Cold and flu myth busting
ASK ANY PARENT AND THEY’LL TELL YOU THEIR OWN THEORIES ON HOW TO PREVENT AND TREAT COLDS IN THEIR KIDS. DO YOU HAVE YOUR OWN IDEAS? HAVEN SAT DOWN WITH GP, SPEAKER AND AUTHOR DR CRIS BEER TO MYTH BUST SOME OF THE MOST COMMON OLD WIVES’ TALES.
We’ve heard them all before – breadcrusts make your hair curly, an apple a day keeps the doctor away. But when it comes to winter illness, is there any truth to the old wives’ tales? According to The Medical Sanctuary's Dr Cris Beer, it’s what’s on the inside that counts most. Keeping yourself nourished and hydrated is the best way to get over a sickness or avoid it all together.

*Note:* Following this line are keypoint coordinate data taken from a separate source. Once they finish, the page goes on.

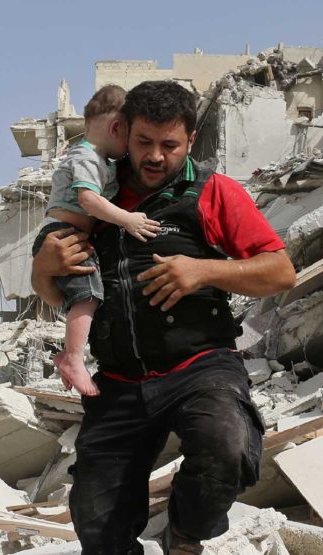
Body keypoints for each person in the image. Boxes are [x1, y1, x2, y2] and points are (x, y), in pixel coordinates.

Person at [31, 80, 295, 554]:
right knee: (96, 520)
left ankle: (186, 535)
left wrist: (203, 271)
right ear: (124, 133)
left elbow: (281, 271)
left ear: (191, 141)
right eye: (143, 143)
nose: (155, 157)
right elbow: (53, 293)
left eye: (169, 145)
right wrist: (42, 267)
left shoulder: (215, 193)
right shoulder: (94, 195)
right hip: (118, 380)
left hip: (200, 368)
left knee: (227, 447)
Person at [31, 84, 161, 397]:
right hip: (62, 235)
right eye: (131, 138)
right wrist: (128, 219)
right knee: (88, 297)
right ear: (117, 128)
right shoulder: (86, 158)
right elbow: (88, 200)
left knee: (85, 297)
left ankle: (69, 354)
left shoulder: (101, 160)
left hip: (71, 236)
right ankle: (73, 358)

Drinking plenty of water is important, as your body loses a lot of fluid when fighting infection. Dr Cris suggests we eat a range of fruits and vegetables to make sure we’re getting all the essential vitamins and minerals, and stay away from sugary foods and drinks as these can impair the immune system. When it comes to natural cold and flu remedies, Dr Cris says some are better than others. Echinacea, zinc and probiotics are all good for boosting the immune system but there isn’t much evidence to suggest that olive leaf extract will cure your cold. There has been some research into the benefits of mushroom extract, particularly shitake mushrooms, but according to Dr Cris, the jury’s still out on that one. So, what are Dr Cris’s words of wisdom to parents? Clean hands, rest and nutrition go a long way, but getting sick is inevitable. And don’t stress if your child catches a cold – Dr Cris says that to boost their young immune systems, very young children are likely to get 10 colds a year! So, let’s look specifically at some of the myths and old wives’ tales surrounding colds and the flu to help put you on a path to good health this winter... Cover your mouth with your hand when coughing: This is the mum mantra. It makes sense to prevent our germs from spreading when we cough or sneeze, but is the best solution to cover our mouth with our hand? Some suggest using the crook of your elbow instead of your hands. Dr Cris says that washing your hands after coughing or sneezing is the most important bit.